Liftover-related challenges
Duplicated variants in harmonised summary statistic
The liftover process, which standardises genomic coordinates to a common genome build like hg38, can inadvertently introduce artefacts such as duplicated variants in the harmonised result. These issues often result from mapping ambiguities when rsIDs are unavailable.
Example:
- Records in the raw data
pairing | variant_id | chr | pos | effect_allele | other_allele | freq | beta | se | p |
---|---|---|---|---|---|---|---|---|---|
a | 10_17787983_G_A | 10 | 17787983 | G | A | 0.96859 | 0.00290512 | 0.00335139 | 0.39 |
b | 10_18034947_G_A | 10 | 18034947 | G | A | 0.606068 | -0.0007883 | 0.00103352 | 0.45 |
- Harmonised result
pairing | variant_id | chr | pos | hm_effect_allele | hm_other_allele | hm_beta | effect_allele | other_allele | freq | beta | se | p |
---|---|---|---|---|---|---|---|---|---|---|---|---|
a | 10_17745984_G_A | 10 | 17745984 | G | A | 0.00290512 | A | G | 0.96859 | 0.00290512 | 0.00335139 | 0.39 |
b | 10_17745984_G_A | 10 | 17745984 | G | A | 0.000788316 | A | G | 0.606068 | 0.0007883 | 0.00103352 | 0.45 |
-
Observations:
Two distinct variants (a and b) with different effect sizes in the raw data (hg37) were mapped to the same genomic position (10_17745984_G_A) in the harmonized data (hg38).
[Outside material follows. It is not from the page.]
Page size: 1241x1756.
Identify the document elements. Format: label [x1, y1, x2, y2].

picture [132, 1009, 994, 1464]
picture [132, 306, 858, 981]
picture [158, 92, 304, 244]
These duplications arise from mapping uncertainties during liftover, particularly when rsIDs are unavailable to guide alignment or when the rsID has been retired.
-
Current solution:
When mapping variants to a different genome build, we prioritize using rsIDs when available. As a secondary strategy, we rely on liftover. It is essential to annotate whether positions were mapped via rsID or liftover and implement systematic checks to identify duplicates introduced during harmonization. This information is recorded in the
hm_coordinate_conversion
column, ensuring transparency in the harmonized summary statistics.
Reference-related challenges
Failed to harmonise variants
You may notice that the number of variants in the final harmonized dataset is slightly lower than in the raw data. This occurs because some variants cannot be harmonized and are removed during the QC step.
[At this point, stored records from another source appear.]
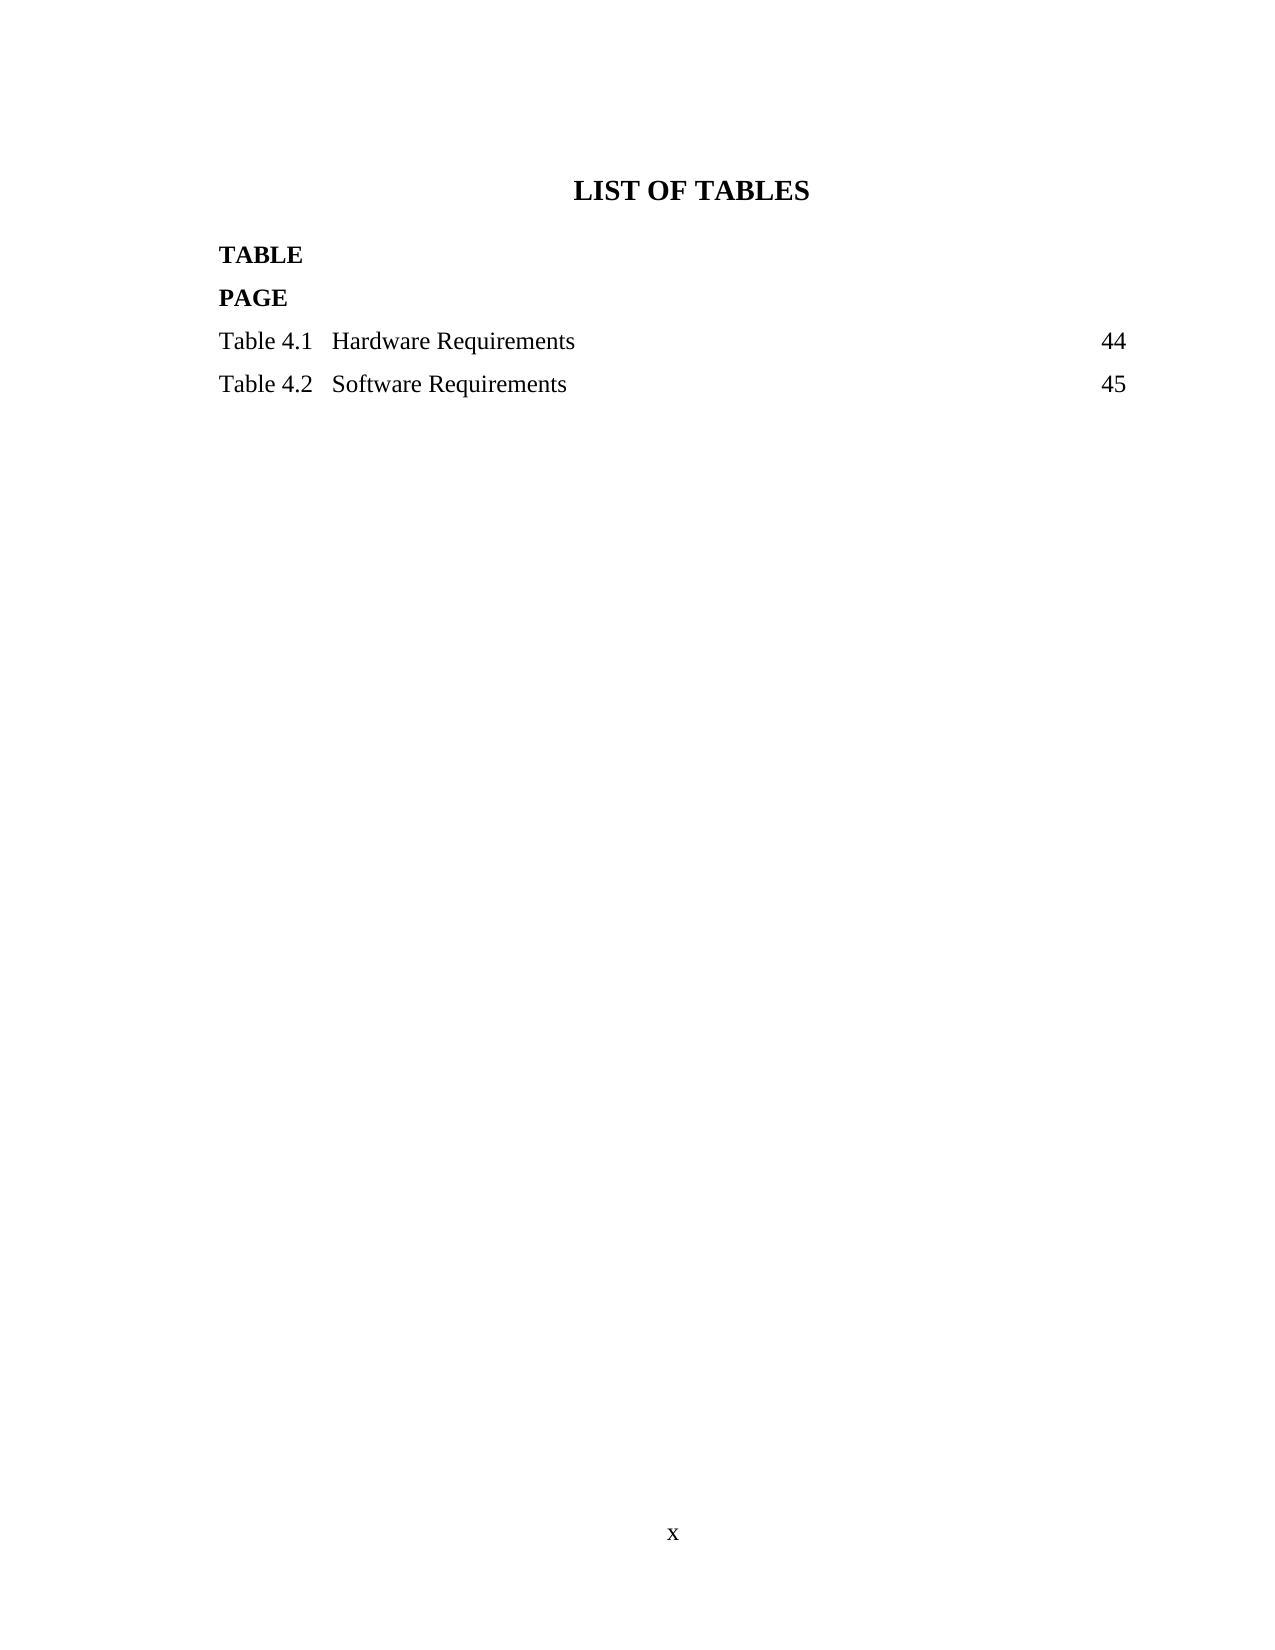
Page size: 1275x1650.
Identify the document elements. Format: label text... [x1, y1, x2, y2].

subtitle LIST OF TABLES [218, 173, 1127, 206]
text Table 4.2 Software Requirements 45 [218, 369, 1127, 398]
text TABLE PAGE [218, 240, 1127, 312]
text Table 4.1 Hardware Requirements 44 [218, 326, 1127, 355]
The success or failure of variant harmonization depends on whether the variant exists in the reference database (Ensembl variation database, currently using release 95 with dbSNP 151). During harmonization, each variant is matched against the reference using its chromosome and position (chr:pos). The effect allele (EA) and other allele (OA) are then compared with the reference REF-ALT pairs. This process determines whether the variant is on the forward strand and whether alleles need to be flipped. If a reference record is unavailable, this step cannot be performed, and the variant cannot be harmonized.
A variant may fail to harmonize for the following reasons:
- No matching record is found in the reference database based on chr:pos.
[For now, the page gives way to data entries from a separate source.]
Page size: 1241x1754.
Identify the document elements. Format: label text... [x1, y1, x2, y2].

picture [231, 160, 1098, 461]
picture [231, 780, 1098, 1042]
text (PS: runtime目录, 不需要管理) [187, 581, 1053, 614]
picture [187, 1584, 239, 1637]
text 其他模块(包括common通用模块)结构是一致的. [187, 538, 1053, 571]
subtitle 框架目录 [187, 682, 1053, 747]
- None of the allele pairs in the reference match the input variant.
- Multiple records exist for the same chr:pos:ref:alt, leading to ambiguity.
- Current solution:
We continuously monitor the harmonisation rate for each study. If a study has a harmonization rate lower than 90%, we make every effort to investigate the cause and reprocess the data if necessary.
We also encourage users to report any concerns they may have about the data.